::: Input data
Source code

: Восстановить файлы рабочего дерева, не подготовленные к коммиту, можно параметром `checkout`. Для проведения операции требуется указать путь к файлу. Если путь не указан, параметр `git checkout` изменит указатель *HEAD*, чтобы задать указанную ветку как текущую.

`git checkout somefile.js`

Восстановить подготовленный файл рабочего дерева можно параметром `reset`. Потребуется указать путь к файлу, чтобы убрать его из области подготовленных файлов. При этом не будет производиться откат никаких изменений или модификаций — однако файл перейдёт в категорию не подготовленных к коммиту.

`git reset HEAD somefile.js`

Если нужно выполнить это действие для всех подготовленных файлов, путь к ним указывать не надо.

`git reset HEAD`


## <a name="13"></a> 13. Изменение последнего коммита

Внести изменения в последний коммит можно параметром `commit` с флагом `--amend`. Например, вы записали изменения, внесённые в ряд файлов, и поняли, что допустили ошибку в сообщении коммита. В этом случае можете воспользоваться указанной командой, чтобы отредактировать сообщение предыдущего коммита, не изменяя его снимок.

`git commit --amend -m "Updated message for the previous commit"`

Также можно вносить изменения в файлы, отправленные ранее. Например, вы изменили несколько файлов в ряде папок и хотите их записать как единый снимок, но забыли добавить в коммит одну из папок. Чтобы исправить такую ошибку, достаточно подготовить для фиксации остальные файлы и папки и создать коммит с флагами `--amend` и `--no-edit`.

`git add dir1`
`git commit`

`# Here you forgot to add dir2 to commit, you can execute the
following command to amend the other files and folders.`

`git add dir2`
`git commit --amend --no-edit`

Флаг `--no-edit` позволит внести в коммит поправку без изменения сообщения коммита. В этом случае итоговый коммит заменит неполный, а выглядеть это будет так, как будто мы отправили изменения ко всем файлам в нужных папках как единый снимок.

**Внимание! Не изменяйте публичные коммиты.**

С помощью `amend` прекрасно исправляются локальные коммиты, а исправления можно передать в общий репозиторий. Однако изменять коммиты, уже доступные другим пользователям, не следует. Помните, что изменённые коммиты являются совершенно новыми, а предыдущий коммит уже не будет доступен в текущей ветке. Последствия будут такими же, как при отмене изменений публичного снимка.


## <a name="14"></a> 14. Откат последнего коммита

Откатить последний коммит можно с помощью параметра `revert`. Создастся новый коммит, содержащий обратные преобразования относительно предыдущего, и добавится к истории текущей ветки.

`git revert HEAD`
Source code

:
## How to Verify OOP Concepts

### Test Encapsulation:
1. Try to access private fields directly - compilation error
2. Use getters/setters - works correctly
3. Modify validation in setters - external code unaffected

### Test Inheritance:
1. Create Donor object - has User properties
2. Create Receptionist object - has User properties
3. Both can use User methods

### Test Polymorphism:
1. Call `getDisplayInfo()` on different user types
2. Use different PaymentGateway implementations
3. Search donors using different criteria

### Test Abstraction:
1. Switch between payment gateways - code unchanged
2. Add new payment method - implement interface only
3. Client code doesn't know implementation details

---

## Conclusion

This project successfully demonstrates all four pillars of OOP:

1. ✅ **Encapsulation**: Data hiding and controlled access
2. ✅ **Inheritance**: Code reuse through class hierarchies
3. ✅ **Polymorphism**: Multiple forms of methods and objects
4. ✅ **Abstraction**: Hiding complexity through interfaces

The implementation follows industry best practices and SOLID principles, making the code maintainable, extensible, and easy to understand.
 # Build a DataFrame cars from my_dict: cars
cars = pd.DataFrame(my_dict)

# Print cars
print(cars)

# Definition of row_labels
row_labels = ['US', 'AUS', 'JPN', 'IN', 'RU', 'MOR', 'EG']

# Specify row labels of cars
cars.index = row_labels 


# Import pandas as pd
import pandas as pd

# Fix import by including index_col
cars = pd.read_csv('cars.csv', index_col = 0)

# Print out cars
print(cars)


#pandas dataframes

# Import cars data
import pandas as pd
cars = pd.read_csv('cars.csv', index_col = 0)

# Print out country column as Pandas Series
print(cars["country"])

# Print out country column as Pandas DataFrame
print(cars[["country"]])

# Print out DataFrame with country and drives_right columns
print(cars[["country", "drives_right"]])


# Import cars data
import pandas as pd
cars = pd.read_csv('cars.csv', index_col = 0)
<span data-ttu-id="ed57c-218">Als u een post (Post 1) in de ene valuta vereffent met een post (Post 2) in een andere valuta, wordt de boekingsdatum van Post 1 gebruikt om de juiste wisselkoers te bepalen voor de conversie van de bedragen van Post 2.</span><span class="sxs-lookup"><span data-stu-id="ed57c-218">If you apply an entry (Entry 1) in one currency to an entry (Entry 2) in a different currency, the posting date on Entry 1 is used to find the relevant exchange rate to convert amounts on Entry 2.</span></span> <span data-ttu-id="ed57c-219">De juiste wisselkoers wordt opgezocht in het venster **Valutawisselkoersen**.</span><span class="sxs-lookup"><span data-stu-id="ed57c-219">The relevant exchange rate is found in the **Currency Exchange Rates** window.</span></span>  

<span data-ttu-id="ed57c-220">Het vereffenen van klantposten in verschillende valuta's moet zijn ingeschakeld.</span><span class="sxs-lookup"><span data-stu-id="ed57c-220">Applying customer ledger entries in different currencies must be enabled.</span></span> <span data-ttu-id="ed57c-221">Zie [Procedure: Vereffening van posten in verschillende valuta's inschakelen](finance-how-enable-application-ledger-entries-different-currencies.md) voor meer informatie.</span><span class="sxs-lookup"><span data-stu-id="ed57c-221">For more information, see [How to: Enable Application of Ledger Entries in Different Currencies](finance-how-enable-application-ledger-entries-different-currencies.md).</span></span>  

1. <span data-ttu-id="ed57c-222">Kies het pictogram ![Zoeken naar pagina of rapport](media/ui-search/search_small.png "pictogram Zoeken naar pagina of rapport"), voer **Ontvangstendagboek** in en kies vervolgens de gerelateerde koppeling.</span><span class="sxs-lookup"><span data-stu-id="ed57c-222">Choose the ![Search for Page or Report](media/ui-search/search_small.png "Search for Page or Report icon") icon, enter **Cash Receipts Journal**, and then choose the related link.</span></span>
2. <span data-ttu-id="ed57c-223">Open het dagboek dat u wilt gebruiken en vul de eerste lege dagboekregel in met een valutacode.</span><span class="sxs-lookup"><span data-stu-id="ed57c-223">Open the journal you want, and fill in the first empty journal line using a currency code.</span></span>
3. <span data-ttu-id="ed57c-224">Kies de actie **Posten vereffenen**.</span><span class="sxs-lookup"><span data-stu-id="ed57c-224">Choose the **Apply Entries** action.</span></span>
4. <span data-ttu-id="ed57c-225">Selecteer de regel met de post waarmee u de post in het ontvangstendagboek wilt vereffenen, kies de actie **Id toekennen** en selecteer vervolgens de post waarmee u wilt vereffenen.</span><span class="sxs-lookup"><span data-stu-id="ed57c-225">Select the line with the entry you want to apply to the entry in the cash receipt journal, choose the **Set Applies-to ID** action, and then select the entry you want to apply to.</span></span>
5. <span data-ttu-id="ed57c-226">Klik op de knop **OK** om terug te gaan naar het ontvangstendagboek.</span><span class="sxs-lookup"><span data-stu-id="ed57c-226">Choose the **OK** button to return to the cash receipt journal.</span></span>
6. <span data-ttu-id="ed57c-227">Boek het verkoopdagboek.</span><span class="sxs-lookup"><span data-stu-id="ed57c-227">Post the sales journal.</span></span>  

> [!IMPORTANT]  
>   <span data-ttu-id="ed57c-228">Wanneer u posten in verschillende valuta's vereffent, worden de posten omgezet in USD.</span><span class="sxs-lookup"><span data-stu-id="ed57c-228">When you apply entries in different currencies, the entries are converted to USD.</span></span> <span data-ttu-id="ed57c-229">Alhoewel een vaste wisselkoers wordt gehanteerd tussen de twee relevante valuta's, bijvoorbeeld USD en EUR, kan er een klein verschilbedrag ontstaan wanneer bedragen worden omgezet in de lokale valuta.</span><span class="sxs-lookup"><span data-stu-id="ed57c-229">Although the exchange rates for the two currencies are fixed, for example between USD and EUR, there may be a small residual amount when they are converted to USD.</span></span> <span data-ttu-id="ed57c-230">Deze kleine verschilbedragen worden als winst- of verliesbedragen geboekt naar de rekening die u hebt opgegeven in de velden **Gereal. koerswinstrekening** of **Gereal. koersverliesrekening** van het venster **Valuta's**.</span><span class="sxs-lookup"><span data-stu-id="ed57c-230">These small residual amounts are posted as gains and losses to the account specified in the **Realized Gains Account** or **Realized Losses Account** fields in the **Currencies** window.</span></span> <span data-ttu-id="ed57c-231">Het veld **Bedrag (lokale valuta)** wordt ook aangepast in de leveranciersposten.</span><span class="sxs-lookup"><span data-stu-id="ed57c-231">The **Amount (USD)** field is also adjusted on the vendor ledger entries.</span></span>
::::::
▶ **What is required**
Give every line of the material that includes the string "Например".

▶ **Answer space**
Внести изменения в последний коммит можно параметром `commit` с флагом `--amend`. Например, вы записали изменения, внесённые в ряд файлов, и поняли, что допустили ошибку в сообщении коммита. В этом случае можете воспользоваться указанной командой, чтобы отредактировать сообщение предыдущего коммита, не изменяя его снимок.
Также можно вносить изменения в файлы, отправленные ранее. Например, вы изменили несколько файлов в ряде папок и хотите их записать как единый снимок, но забыли добавить в коммит одну из папок. Чтобы исправить такую ошибку, достаточно подготовить для фиксации остальные файлы и папки и создать коммит с флагами `--amend` и `--no-edit`.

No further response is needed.